The assumed latency between a prefetch and a load may not be the same as the assumed latency between a prefetch and a store.


The compiler tunes the prefetch mechanism for optimal performance across a wide range of machines and applications. This tuning may not always be optimal. For memory-intensive applications, especially applications intended to run on large multiprocessors, you may be able to obtain better performance by increasing the prefetch latency values. To increase the values, use a factor that is greater than 1 (one). A value between .5 and 2.0 will most likely provide the maximum performance.

For applications with data sets that reside entirely within the external cache, you may be able to obtain better performance by decreasing the prefetch latency values. To decrease the values, use a factor that is less than 1 (one).

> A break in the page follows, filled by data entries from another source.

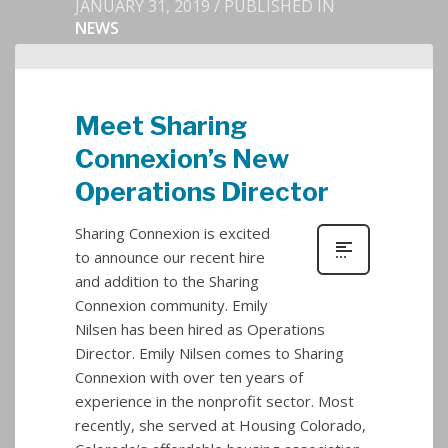
JANUARY 31, 2019
/
PUBLISHED IN
NEWS
Meet Sharing
Connexion’s New
Operations Director
Sharing Connexion is excited
to announce our recent hire
and addition to the Sharing
Connexion community. Emily
Nilsen has been hired as Operations
Director. Emily Nilsen comes to Sharing
Connexion with over ten years of
experience in the nonprofit sector. Most
recently, she served at Housing Colorado,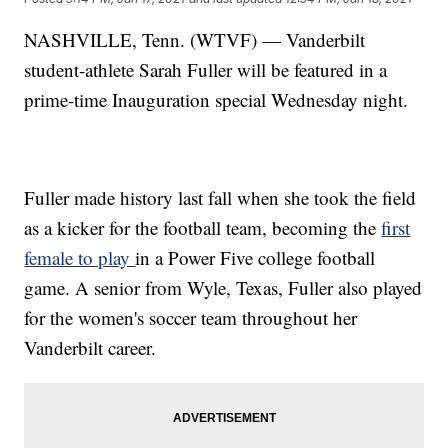
NASHVILLE, Tenn. (WTVF) — Vanderbilt
student-athlete Sarah Fuller will be featured in a
prime-time Inauguration special Wednesday night.
Fuller made history last fall when she took the field
as a kicker for the football team, becoming the
first
female to play
in a Power Five college football
game. A senior from Wyle, Texas, Fuller also played
for the women's soccer team throughout her
Vanderbilt career.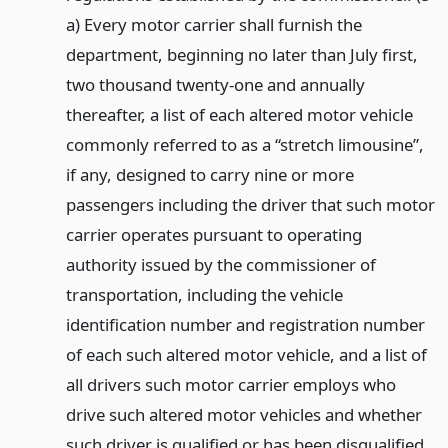
a) Every motor carrier shall furnish the
department, beginning no later than July first,
two thousand twenty-one and annually
thereafter, a list of each altered motor vehicle
commonly referred to as a “stretch limousine”,
if any, designed to carry nine or more
passengers including the driver that such motor
carrier operates pursuant to operating
authority issued by the commissioner of
transportation, including the vehicle
identification number and registration number
of each such altered motor vehicle, and a list of
all drivers such motor carrier employs who
drive such altered motor vehicles and whether
such driver is qualified or has been disqualified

To use the -xprefetch=latx:factor option, start with a factor value near 1.0 and run performance tests against the application. Then increase or decrease the factor, as appropriate, and run the performance tests again. Continue adjusting the factor and running the performance tests until you achieve optimum performance. When you increase or decrease the factor in small steps, you will see no performance difference for a few steps, then a sudden difference, then it will level off again.

A.2.167.1 Defaults

The default is -xprefetch=auto,explicit. This default adversely affects applications that have essentially non-linear memory access patterns. Specify -xprefetch=no%auto,no%explicit to override the default.

The default of auto is assumed unless explicitly overridden with an argument of no%auto or an argument of no. For example, -xprefetch=explicit is the same as -xprefetch=explicit,auto.

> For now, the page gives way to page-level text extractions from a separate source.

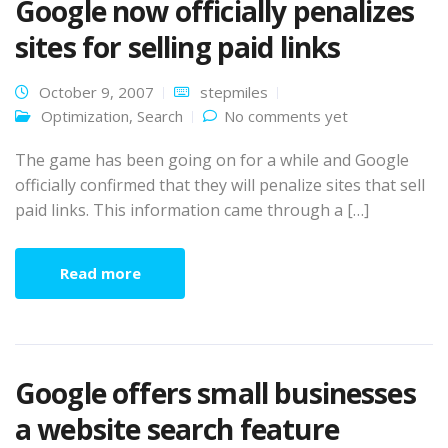
Google now officially penalizes
sites for selling paid links
October 9, 2007
stepmiles
Optimization
,
Search
No comments yet
The game has been going on for a while and Google
officially confirmed that they will penalize sites that sell
paid links. This information came through a […]
Read more
Google offers small businesses
a website search feature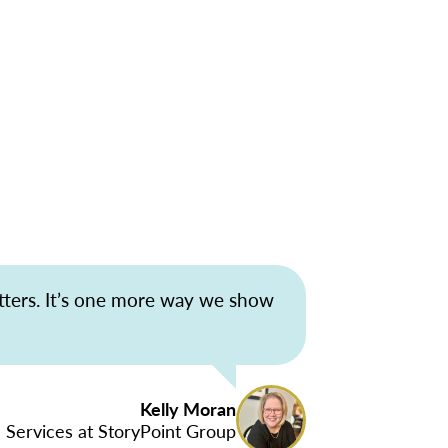
tters. It’s one more way we show
Kelly Moran
 Services at StoryPoint Group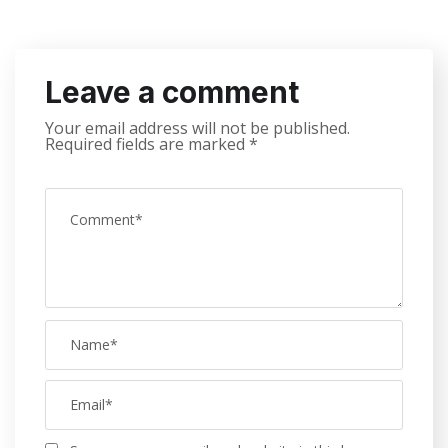
Leave a comment
Your email address will not be published.
Required fields are marked
*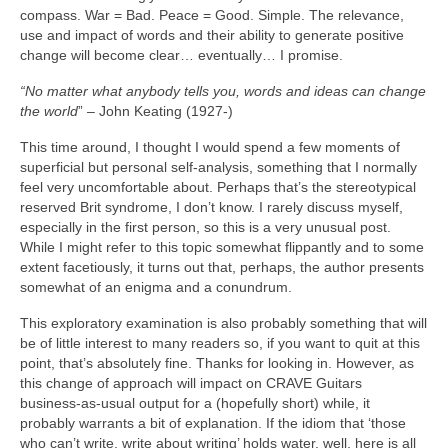
compass. War = Bad. Peace = Good. Simple. The relevance,
use and impact of words and their ability to generate positive
change will become clear… eventually… I promise.
“No matter what anybody tells you, words and ideas can change
the world
” – John Keating (1927‑)
This time around, I thought I would spend a few moments of
superficial but personal self‑analysis, something that I normally
feel very uncomfortable about. Perhaps that’s the stereotypical
reserved Brit syndrome, I don’t know. I rarely discuss myself,
especially in the first person, so this is a very unusual post.
While I might refer to this topic somewhat flippantly and to some
extent facetiously, it turns out that, perhaps, the author presents
somewhat of an enigma and a conundrum.
This exploratory examination is also probably something that will
be of little interest to many readers so, if you want to quit at this
point, that’s absolutely fine. Thanks for looking in. However, as
this change of approach will impact on CRAVE Guitars
business‑as‑usual output for a (hopefully short) while, it
probably warrants a bit of explanation. If the idiom that ‘those
who can’t write, write about writing’ holds water, well, here is all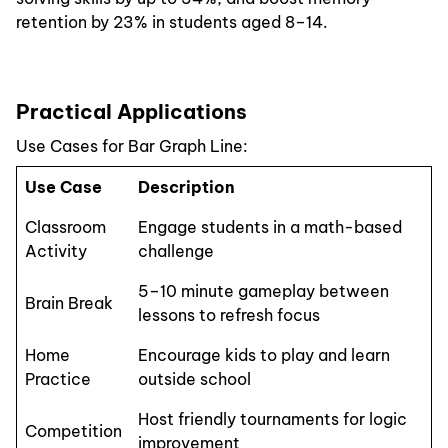
retention by 23% in students aged 8–14.
Practical Applications
Use Cases for Bar Graph Line:
Use Case
Description
Classroom
Engage students in a math-based
Activity
challenge
5–10 minute gameplay between
Brain Break
lessons to refresh focus
Home
Encourage kids to play and learn
Practice
outside school
Host friendly tournaments for logic
Competition
improvement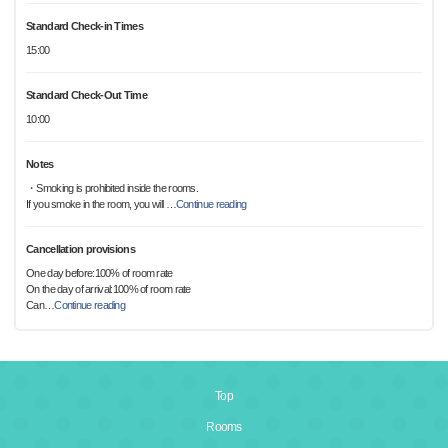
Standard Check-in Times
15:00
Standard Check-Out Time
10:00
Notes
・Smoking is prohibited inside the rooms.
If you smoke in the room, you will
…
Continue reading
Cancellation provisions
One day before:100% of room rate
On the day of arrival:100% of room rate
Can
…
Continue reading
Top
Rooms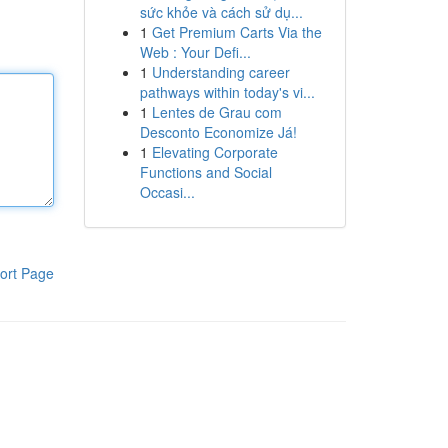
sức khỏe và cách sử dụ...
1
Get Premium Carts Via the
Web : Your Defi...
1
Understanding career
pathways within today's vi...
1
Lentes de Grau com
Desconto Economize Já!
1
Elevating Corporate
Functions and Social
Occasi...
ort Page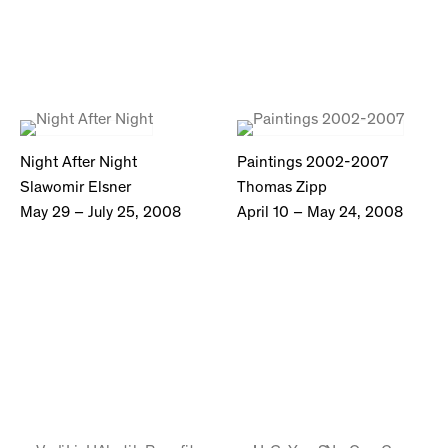
Night After Night
Paintings 2002-2007
Slawomir Elsner
Thomas Zipp
May 29 – July 25, 2008
April 10 – May 24, 2008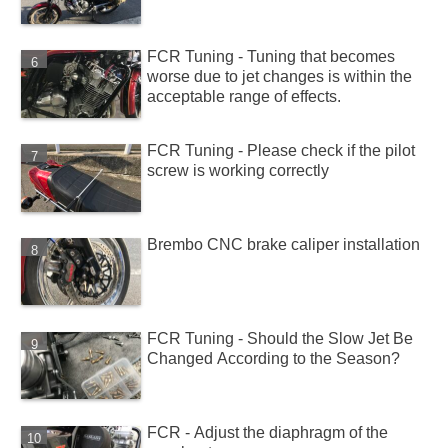
FCR Tuning - Tuning that becomes
worse due to jet changes is within the
acceptable range of effects.
FCR Tuning - Please check if the pilot
screw is working correctly
Brembo CNC brake caliper installation
FCR Tuning - Should the Slow Jet Be
Changed According to the Season?
FCR - Adjust the diaphragm of the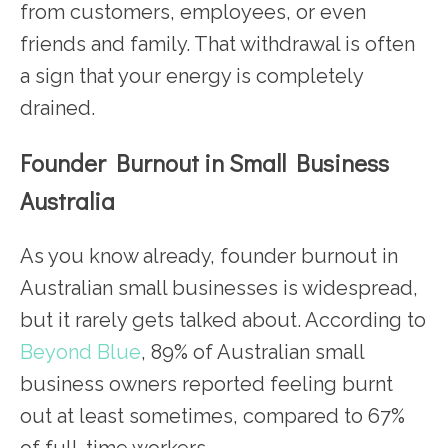
from customers, employees, or even
friends and family. That withdrawal is often
a sign that your energy is completely
drained.
Founder Burnout in Small Business
Australia
As you know already, founder burnout in
Australian small businesses is widespread,
but it rarely gets talked about. According to
Beyond Blue
, 89% of Australian small
business owners reported feeling burnt
out at least sometimes, compared to 67%
of full-time workers.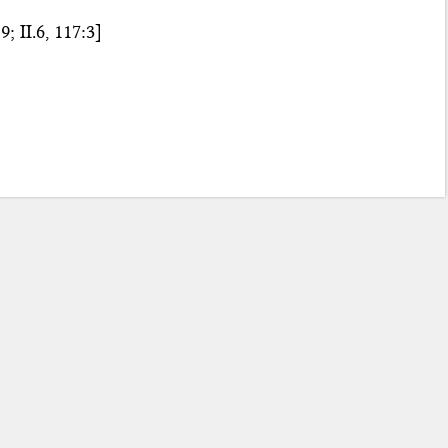
9; II.6, 117:3]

The default of explicit is assumed unless explicitly overridden with an argument of no%explicit or an argument of no. For example, -xprefetch=auto is the same as -xprefetch=auto,explicit.

If only -xprefetch is specified, -xprefetch=auto,explicit is assumed.

If automatic prefetching is enabled, but a latency factor is not specified, then -xprefetch=latx:1.0 is assumed.

Interactions

This option accumulates instead of overrides.

The sun_prefetch.h header file provides the macros for specifying explicit prefetch instructions. The prefetches will be approximately at the place in the executable that corresponds to where the macros appear.

To use the explicit prefetch instructions, you must be on the correct architecture, include sun_prefetch.h, and either exclude -xprefetch from the compiler command or use -xprefetch, -xprefetch=auto,explicit or -xprefetch=explicit.

If you call the macros and include the sun_prefetch.h header file, but specify -xprefetch=no%explicit, the explicit prefetches will not appear in your executable.

The use of latx:factor is valid only when automatic prefetching is enabled. That is, latx:factor is ignored unless you use it in conjunction with -xprefetch=auto,latx:factor.

Warnings

Explicit prefetching should only be used under special circumstances that are supported by measurements.

Because the compiler tunes the prefetch mechanism for optimal performance across a wide range of machines and applications, you should only use -xprefetch=latx:factor when the performance tests indicate there is a clear benefit. The assumed prefetch latencies may change from release to release. Therefore, retesting the effect of the latency factor on performance whenever switching to a different release is highly recommended.